*GIVEN TEXT*.
::::::
For example, prior to the row, Sectra had been in talks with the country about initiating a pilot project to screen women for osteoporosis, but afterwards the talks just petered out.

Liberals call for meeting

Following last week’s revelations that Vattenfall may close all its reactors early, the Liberals have slammed the government’s tax on nuclear power capacity and called for an emergency meeting to discuss what to do. The party has also said it will boycott the Energy Commission, if Vattenfall initiates further closures than those already announced.

The Moderates and the Christian Democrats back the Liberals’ call while Energy Minister Ibrahim Baylan refuses to comment the news.

Soaring cost of high-speed lines

A fresh assessment by the Swedish Transport Administration indicates that the construction of high-speed railway lines, linking Stockholm with Gothenburg and Malmö, will cost SKr 256 billion, which is SKr 90 billion more than first projected.

The news will come as a shock to politicians, who have said it will be difficult to find the funds to finance the project. Only yesterday Infrastructure Minister Anna Johansson said funding would require “ingenuity”.

Pending parliamentary approval in 2018, completion of the lines (in 2035) could see journey times between Stockholm and Gothenburg reduced to 2 hours, and between Stockholm and Malmö to 2 hours 30 minutes.

15 ways to keep Ericsson Swedish

In response to possible future plans by US company Cisco to buy Ericsson, DI outlines a fifteen-point action plan for the Swedish telecom network provider to increase profitability and live on as an independent Swedish company.
::::::
*TASK PROMPT*.
Could you rewrite the stretch of the news digest from "The news will" through "independent Swedish company.", putting "lawmakers" in place of "politicians"?

Source records:
::::::
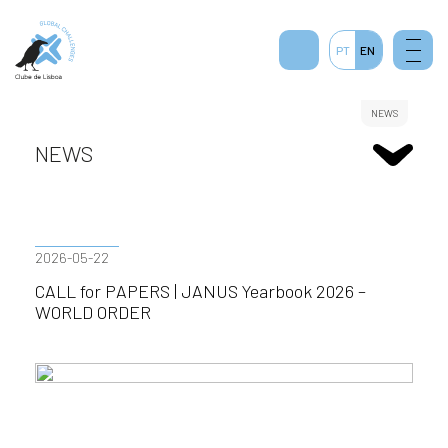
1
PT
EN
NEWS
NEWS
2026-05-22
CALL for PAPERS | JANUS Yearbook 2026 –
WORLD ORDER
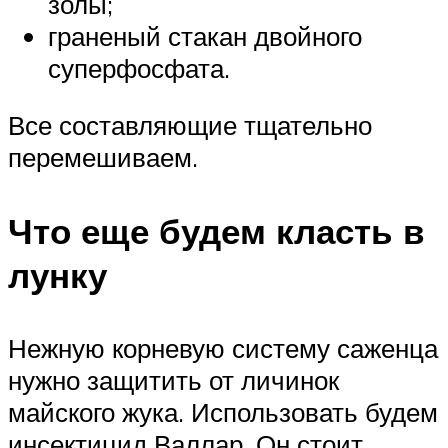
золы;
граненый стакан двойного
суперфосфата.
Все составляющие тщательно
перемешиваем.
Что еще будем класть в
лунку
Нежную корневую систему саженца
нужно защитить от личинок
майского жука. Использовать будем
инсектицид Валлар. Он стоит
::::::
*WRITTEN ANSWER*.
The news will come as a shock to lawmakers, who have said it will be difficult to find the funds to finance the project. Only yesterday Infrastructure Minister Anna Johansson said funding would require “ingenuity”.

Pending parliamentary approval in 2018, completion of the lines (in 2035) could see journey times between Stockholm and Gothenburg reduced to 2 hours, and between Stockholm and Malmö to 2 hours 30 minutes.

15 ways to keep Ericsson Swedish

In response to possible future plans by US company Cisco to buy Ericsson, DI outlines a fifteen-point action plan for the Swedish telecom network provider to increase profitability and live on as an independent Swedish company.